EDITORIAL/Troopers never saw the money
Wednesday, September 25, 2013 1:00 AM
Lawmakers believe they've allocated nearly $2 million to replace an aging fleet of Highway Patrol cars, but instead the Department of Public Safety has spent $500,000 on SUVs, bought 14 motorcycles and granted more than 300 pay raises with a separate chunk of change meant to plug a deficit, it's revealed.
Sounds like a bunch of liberal Democrats in flush times.
Unfortunately, it's a true story that played out last week under Republican leadership, a case in point for more legislative oversight of state spending, why bureaucrats and government in general can't be fully trusted, even under the GOP.
The revelations have angered Lt. Gov. Tate Reeves and House Speaker Philip Gunn, and that's a good thing, but DPS should serve as a warning to all people who call themselves conservatives: Beware of government.
During budget hearings last week, Reeves and Gunn grew even more frustrated when DPS officials could not explain why they want an additional $36 million next year.
Give government bureaucrats an inch and they'll take a mile.
Stopping big government is a tall order. Ronald Reagan never accomplished it on a federal level, but he had a Democratic Congress.
George Bush and Republican Congresses actually grew government enormously.
The state of Mississippi is required by law to balance its budget, unlike the $17 trillion debt the federal government is ringing up.
Reeves wisely blocked the Highway Patrol from borrowing money two years ago to buy the cars for troopers, telling them in essence to get by like most Mississippians have been.
This year, lawmakers allocated nearly
$2 million for cars and $3 million to cover a budget shortfall, or so they thought.
But the Department of Public Safety bought the SUVs that will go to higher-ups like Reeves, according to Geoff Pender of The Clarion-Ledger, along with the Harleys while granting the pay raises.
Troopers on the road never saw the money, despite the good intentions of GOP lawmakers.
Again, a warning to conservatives about good intentions of government.
The 14-member Joint Legislative Budget Committee met last Monday through Thursday to hear funding requests from 30 state agencies in what is expected to be about a $6 billion state budget.
State revenues have increased 5 percent for each of the past two years, but the state economist warned last week about any new gains.
Predictably, only a few agencies are requesting budget decreases. Many agencies are requesting less than a 5 percent increase, while some are seeking 20 to 25 percent more.

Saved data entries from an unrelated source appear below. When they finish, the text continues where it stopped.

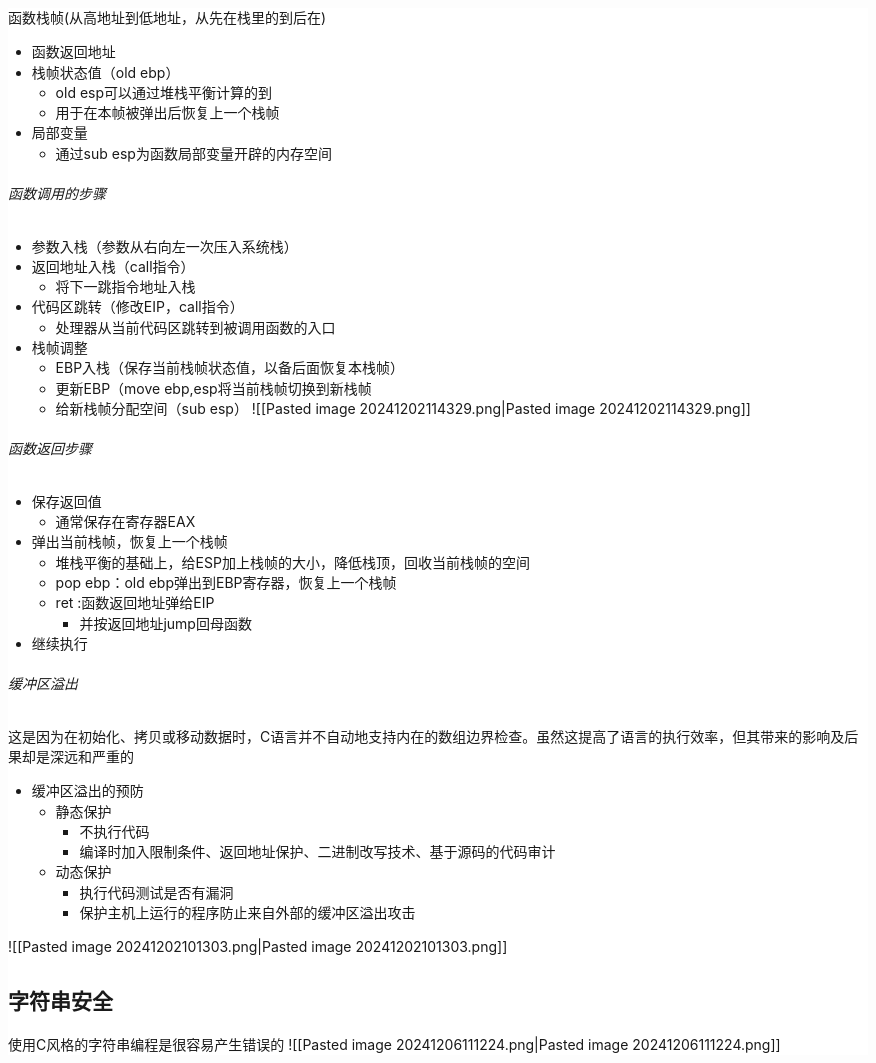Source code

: 
函数栈帧(从高地址到低地址，从先在栈里的到后在)
- 函数返回地址
- 栈帧状态值（old ebp）
	- old esp可以通过堆栈平衡计算的到
	- 用于在本帧被弹出后恢复上一个栈帧
- 局部变量
	- 通过sub esp为函数局部变量开辟的内存空间


###### 函数调用的步骤
- 参数入栈（参数从右向左一次压入系统栈）
- 返回地址入栈（call指令）
	- 将下一跳指令地址入栈
- 代码区跳转（修改EIP，call指令）
	- 处理器从当前代码区跳转到被调用函数的入口
- 栈帧调整
	- EBP入栈（保存当前栈帧状态值，以备后面恢复本栈帧）
	- 更新EBP（move ebp,esp将当前栈帧切换到新栈帧
	- 给新栈帧分配空间（sub esp）
![[Pasted image 20241202114329.png|Pasted image 20241202114329.png]]



###### 函数返回步骤
- 保存返回值
	- 通常保存在寄存器EAX
- 弹出当前栈帧，恢复上一个栈帧
	- 堆栈平衡的基础上，给ESP加上栈帧的大小，降低栈顶，回收当前栈帧的空间
	- pop ebp：old ebp弹出到EBP寄存器，恢复上一个栈帧
	- ret :函数返回地址弹给EIP
		- 并按返回地址jump回母函数
- 继续执行


###### 缓冲区溢出
这是因为在初始化、拷贝或移动数据时，C语言并不自动地支持内在的数组边界检查。虽然这提高了语言的执行效率，但其带来的影响及后果却是深远和严重的

- 缓冲区溢出的预防
	- 静态保护
		- 不执行代码
		- 编译时加入限制条件、返回地址保护、二进制改写技术、基于源码的代码审计
	- 动态保护
		- 执行代码测试是否有漏洞
		- 保护主机上运行的程序防止来自外部的缓冲区溢出攻击



![[Pasted image 20241202101303.png|Pasted image 20241202101303.png]]



## 字符串安全

使用C风格的字符串编程是很容易产生错误的
![[Pasted image 20241206111224.png|Pasted image 20241206111224.png]]

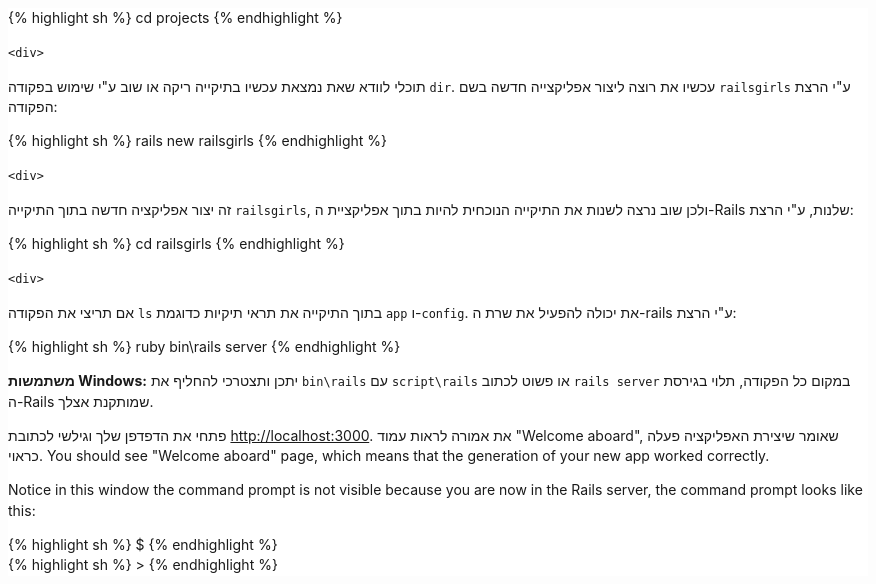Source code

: {% highlight sh %}
cd projects
{% endhighlight %}

    <div>
תוכלי לוודא שאת נמצאת עכשיו בתיקייה ריקה או שוב ע"י שימוש בפקודה <code>dir</code>. עכשיו את רוצה ליצור אפליקצייה חדשה בשם <code>railsgirls</code> ע"י הרצת הפקודה:      
    </div>

{% highlight sh %}
rails new railsgirls
{% endhighlight %}

    <div>
זה יצור אפליקציה חדשה בתוך התיקייה <code>railsgirls</code>, ולכן שוב נרצה לשנות את התיקייה הנוכחית להיות בתוך אפליקציית ה-Rails שלנות, ע"י הרצת:
    </div>

{% highlight sh %}
cd railsgirls
{% endhighlight %}

    <div>
אם תריצי את הפקודה <code>ls</code> בתוך התיקייה את תראי תיקיות כדוגמת <code>app</code> ו-<code>config</code>. את יכולה להפעיל את שרת ה-rails ע"י הרצת:
    </div>  

{% highlight sh %}
ruby bin\rails server
{% endhighlight %}

  </div>
</div>

**משתמשות Windows:** יתכן ותצטרכי להחליף את `bin\rails` עם `script\rails` או פשוט לכתוב `rails server` במקום כל הפקודה, תלוי בגירסת ה-Rails שמותקנת אצלך.

פתחי את הדפדפן שלך וגילשי לכתובת [http://localhost:3000](http://localhost:3000). את אמורה לראות עמוד "Welcome aboard", שאומר שיצירת האפליקציה פעלה כראוי.
You should see "Welcome aboard" page, which means that the generation of your new app worked correctly.

Notice in this window the command prompt is not visible because you are now in the Rails server, the command prompt looks like this:

<div class="os-specific">
  <div class="nix">
{% highlight sh %}
$
{% endhighlight %}
  </div>
  <div class="win">
{% highlight sh %}
>
{% endhighlight %}
  </div>
</div>
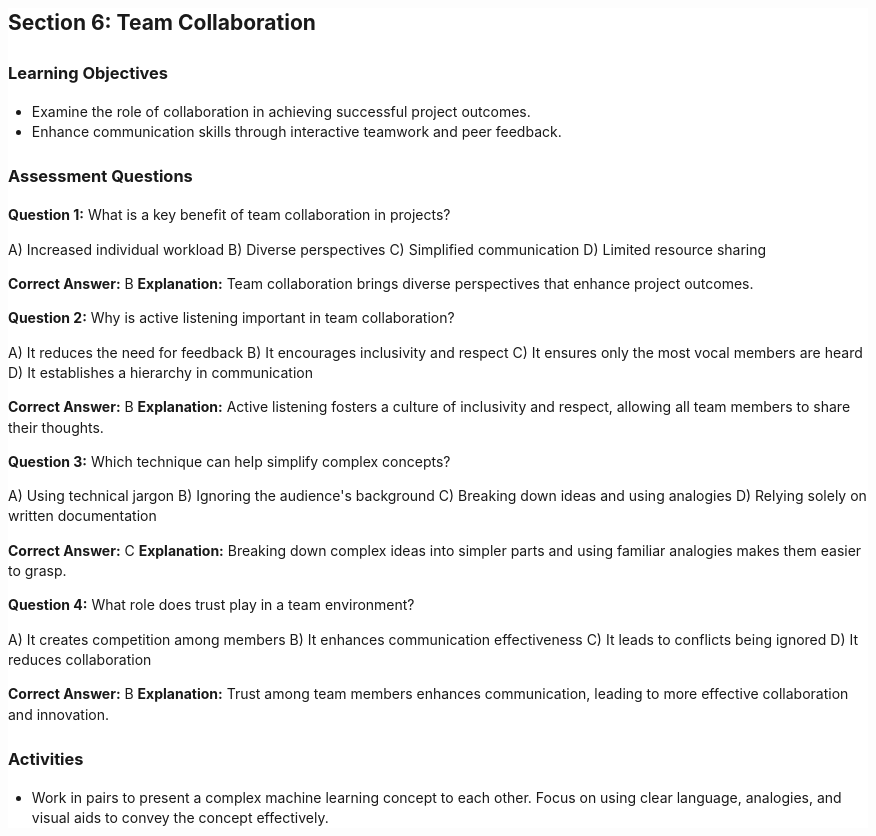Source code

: ## Section 6: Team Collaboration

### Learning Objectives
- Examine the role of collaboration in achieving successful project outcomes.
- Enhance communication skills through interactive teamwork and peer feedback.

### Assessment Questions

**Question 1:** What is a key benefit of team collaboration in projects?

  A) Increased individual workload
  B) Diverse perspectives
  C) Simplified communication
  D) Limited resource sharing

**Correct Answer:** B
**Explanation:** Team collaboration brings diverse perspectives that enhance project outcomes.

**Question 2:** Why is active listening important in team collaboration?

  A) It reduces the need for feedback
  B) It encourages inclusivity and respect
  C) It ensures only the most vocal members are heard
  D) It establishes a hierarchy in communication

**Correct Answer:** B
**Explanation:** Active listening fosters a culture of inclusivity and respect, allowing all team members to share their thoughts.

**Question 3:** Which technique can help simplify complex concepts?

  A) Using technical jargon
  B) Ignoring the audience's background
  C) Breaking down ideas and using analogies
  D) Relying solely on written documentation

**Correct Answer:** C
**Explanation:** Breaking down complex ideas into simpler parts and using familiar analogies makes them easier to grasp.

**Question 4:** What role does trust play in a team environment?

  A) It creates competition among members
  B) It enhances communication effectiveness
  C) It leads to conflicts being ignored
  D) It reduces collaboration

**Correct Answer:** B
**Explanation:** Trust among team members enhances communication, leading to more effective collaboration and innovation.

### Activities
- Work in pairs to present a complex machine learning concept to each other. Focus on using clear language, analogies, and visual aids to convey the concept effectively.
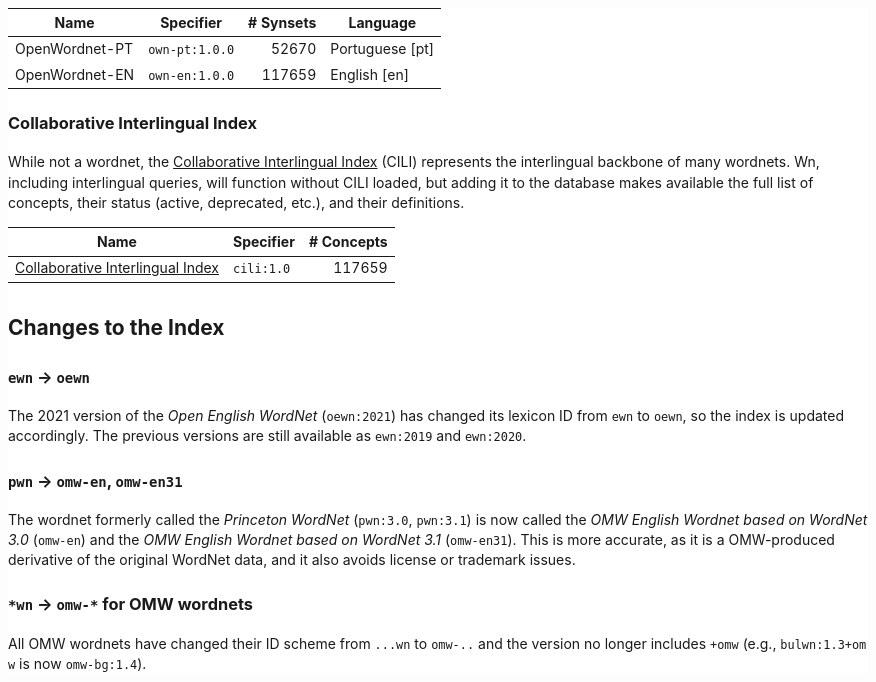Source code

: | Name           | Specifier      | # Synsets | Language        |
| -------------- | -------------- | --------: | --------------- |
| OpenWordnet-PT | `own-pt:1.0.0` |     52670 | Portuguese [pt] |
| OpenWordnet-EN | `own-en:1.0.0` |    117659 | English [en]    |

### Collaborative Interlingual Index

While not a wordnet, the [Collaborative Interlingual Index] (CILI)
represents the interlingual backbone of many wordnets. Wn, including
interlingual queries, will function without CILI loaded, but adding it
to the database makes available the full list of concepts, their status
(active, deprecated, etc.), and their definitions.

| Name                               | Specifier  | # Concepts |
| ---------------------------------- | ---------- | ---------: |
| [Collaborative Interlingual Index] | `cili:1.0` |     117659 |

[Collaborative Interlingual Index]: https://github.com/globalwordnet/cili/


## Changes to the Index

### `ewn` → `oewn`

The 2021 version of the *Open English WordNet* (`oewn:2021`) has
changed its lexicon ID from `ewn` to `oewn`, so the index is updated
accordingly. The previous versions are still available as `ewn:2019`
and `ewn:2020`.

### `pwn` → `omw-en`, `omw-en31`

The wordnet formerly called the *Princeton WordNet* (`pwn:3.0`,
`pwn:3.1`) is now called the *OMW English Wordnet based on WordNet
3.0* (`omw-en`) and the *OMW English Wordnet based on WordNet 3.1*
(`omw-en31`). This is more accurate, as it is a OMW-produced
derivative of the original WordNet data, and it also avoids license or
trademark issues.

### `*wn` → `omw-*` for OMW wordnets

All OMW wordnets have changed their ID scheme from `...wn` to `omw-..` and the version no longer
includes `+omw` (e.g., `bulwn:1.3+omw` is now `omw-bg:1.4`).


[lemmatization]: https://wn.readthedocs.io/en/latest/guides/lemmatization.html#lemmatization
[normalization]: https://wn.readthedocs.io/en/latest/guides/lemmatization.html#normalization
[Morphy]: https://wn.readthedocs.io/en/latest/api/wn.morphy.html
[Open English WordNet]: https://en-word.net
[Open Multilingual Wordnet]: https://github.com/omwn
[OMW English Wordnet based on WordNet 3.0]: https://github.com/omwn/omw-data
[OMW English Wordnet based on WordNet 3.1]: https://github.com/omwn/omw-data
[OpenWordnet-EN]: https://github.com/own-pt/openWordnet-PT
[OpenWordnet-PT]: https://github.com/own-pt/openWordnet-PT
[NLTK]: https://www.nltk.org/
[Open English WordNet]: https://github.com/globalwordnet/english-wordnet
[Open Multilingual Wordnet]: https://github.com/omwn
[OMW English Wordnet based on WordNet 3.0]: https://github.com/omwn
[OMW English Wordnet based on WordNet 3.1]: https://github.com/omwn
[Open German WordNet]: https://github.com/hdaSprachtechnologie/odenet
[Open Wordnets for Portuguese and English]: https://github.com/own-pt
[mul]: https://iso639-3.sil.org/code/mul
[KurdNet]: https://sinaahmadi.github.io/resources/kurdnet.html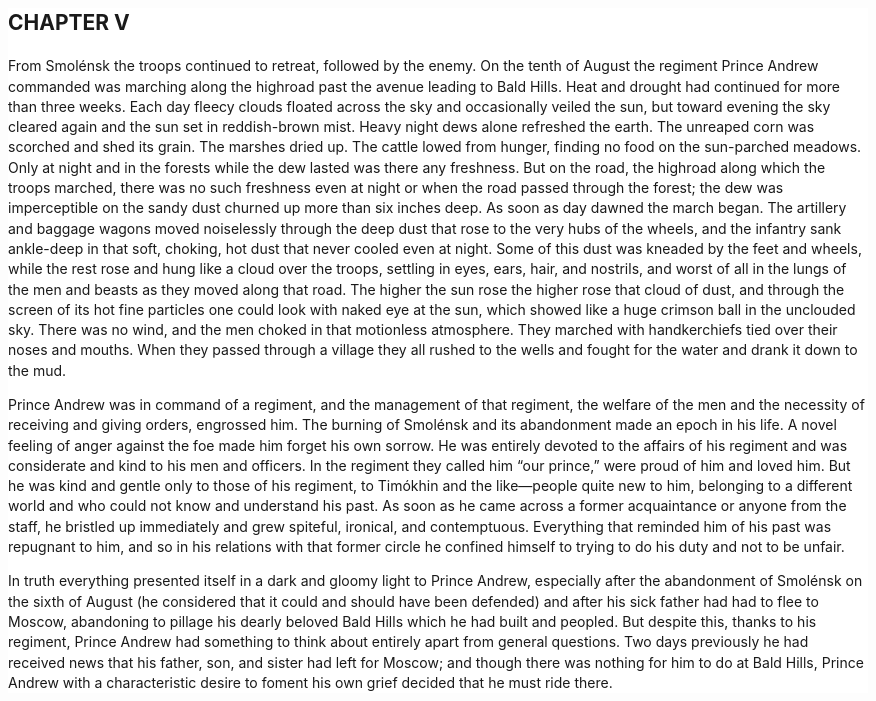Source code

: ## CHAPTER V

From Smolénsk the troops continued to retreat, followed by the enemy.
On the tenth of August the regiment Prince Andrew commanded was marching
along the highroad past the avenue leading to Bald Hills. Heat and
drought had continued for more than three weeks. Each day fleecy clouds
floated across the sky and occasionally veiled the sun, but toward
evening the sky cleared again and the sun set in reddish-brown mist.
Heavy night dews alone refreshed the earth. The unreaped corn was
scorched and shed its grain. The marshes dried up. The cattle lowed from
hunger, finding no food on the sun-parched meadows. Only at night and
in the forests while the dew lasted was there any freshness. But on the
road, the highroad along which the troops marched, there was no such
freshness even at night or when the road passed through the forest; the
dew was imperceptible on the sandy dust churned up more than six inches
deep. As soon as day dawned the march began. The artillery and baggage
wagons moved noiselessly through the deep dust that rose to the very
hubs of the wheels, and the infantry sank ankle-deep in that soft,
choking, hot dust that never cooled even at night. Some of this dust
was kneaded by the feet and wheels, while the rest rose and hung like a
cloud over the troops, settling in eyes, ears, hair, and nostrils, and
worst of all in the lungs of the men and beasts as they moved along that
road. The higher the sun rose the higher rose that cloud of dust, and
through the screen of its hot fine particles one could look with naked
eye at the sun, which showed like a huge crimson ball in the unclouded
sky. There was no wind, and the men choked in that motionless
atmosphere. They marched with handkerchiefs tied over their noses and
mouths. When they passed through a village they all rushed to the wells
and fought for the water and drank it down to the mud.

Prince Andrew was in command of a regiment, and the management of that
regiment, the welfare of the men and the necessity of receiving
and giving orders, engrossed him. The burning of Smolénsk and its
abandonment made an epoch in his life. A novel feeling of anger against
the foe made him forget his own sorrow. He was entirely devoted to the
affairs of his regiment and was considerate and kind to his men and
officers. In the regiment they called him “our prince,” were proud
of him and loved him. But he was kind and gentle only to those of his
regiment, to Timókhin and the like—people quite new to him, belonging
to a different world and who could not know and understand his past. As
soon as he came across a former acquaintance or anyone from the
staff, he bristled up immediately and grew spiteful, ironical, and
contemptuous. Everything that reminded him of his past was repugnant to
him, and so in his relations with that former circle he confined himself
to trying to do his duty and not to be unfair.

In truth everything presented itself in a dark and gloomy light to
Prince Andrew, especially after the abandonment of Smolénsk on the sixth
of August (he considered that it could and should have been defended)
and after his sick father had had to flee to Moscow, abandoning to
pillage his dearly beloved Bald Hills which he had built and peopled.
But despite this, thanks to his regiment, Prince Andrew had something to
think about entirely apart from general questions. Two days previously
he had received news that his father, son, and sister had left for
Moscow; and though there was nothing for him to do at Bald Hills, Prince
Andrew with a characteristic desire to foment his own grief decided that
he must ride there.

The Department of Revenue, saying it can't keep up with calls from taxpayers, requested a 66 percent budget increase, which lawmakers seemed to indicate the agency justified with data, unlike the ill-prepared DPS.
The state Department of Education is requesting a budget of $2.7 billion, an increase of more than $300 million. How much of that will actually get to the classroom?
Thirty Mississippi schools are in serious danger of failing and could be taken over by the state.
While most of the budget proposals were "somewhat reasonable and somewhat rational in size," as Reeves observed, think about those Highway Patrol cars, SUVs, motorcycles and pay raises.
Considering DPS's September Highway Patrol Robbery Surprise, the more legislative oversight and review for all agencies, the better.